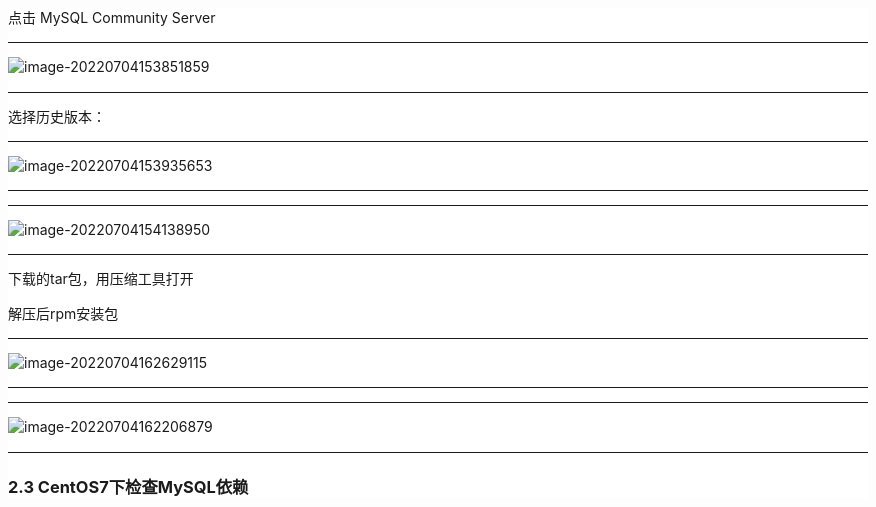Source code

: 




点击 MySQL Community Server

---

![image-20220704153851859](http://img.fgcy.xyz/image-20220704153851859.png)

---





选择历史版本：

----

![image-20220704153935653](http://img.fgcy.xyz/image-20220704153935653.png)

---







---

![image-20220704154138950](http://img.fgcy.xyz/image-20220704154138950-16569208557851.png)

---







下载的tar包，用压缩工具打开

解压后rpm安装包 



---

![image-20220704162629115](http://img.fgcy.xyz/image-20220704162629115.png)

---



---

![image-20220704162206879](http://img.fgcy.xyz/image-20220704162206879.png)

---



### 2.3 CentOS7下检查MySQL依赖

## Exercise description
Write out the material exactly, excluding pictures.

## Result for this task
Source code

: 




点击 MySQL Community Server

---

![image-20220704153851859](http://img.fgcy.xyz/image-20220704153851859.png)

---





选择历史版本：

----

![image-20220704153935653](http://img.fgcy.xyz/image-20220704153935653.png)

---







---

![image-20220704154138950](http://img.fgcy.xyz/image-20220704154138950-16569208557851.png)

---







下载的tar包，用压缩工具打开

解压后rpm安装包 



---

![image-20220704162629115](http://img.fgcy.xyz/image-20220704162629115.png)

---



---

![image-20220704162206879](http://img.fgcy.xyz/image-20220704162206879.png)

---



### 2.3 CentOS7下检查MySQL依赖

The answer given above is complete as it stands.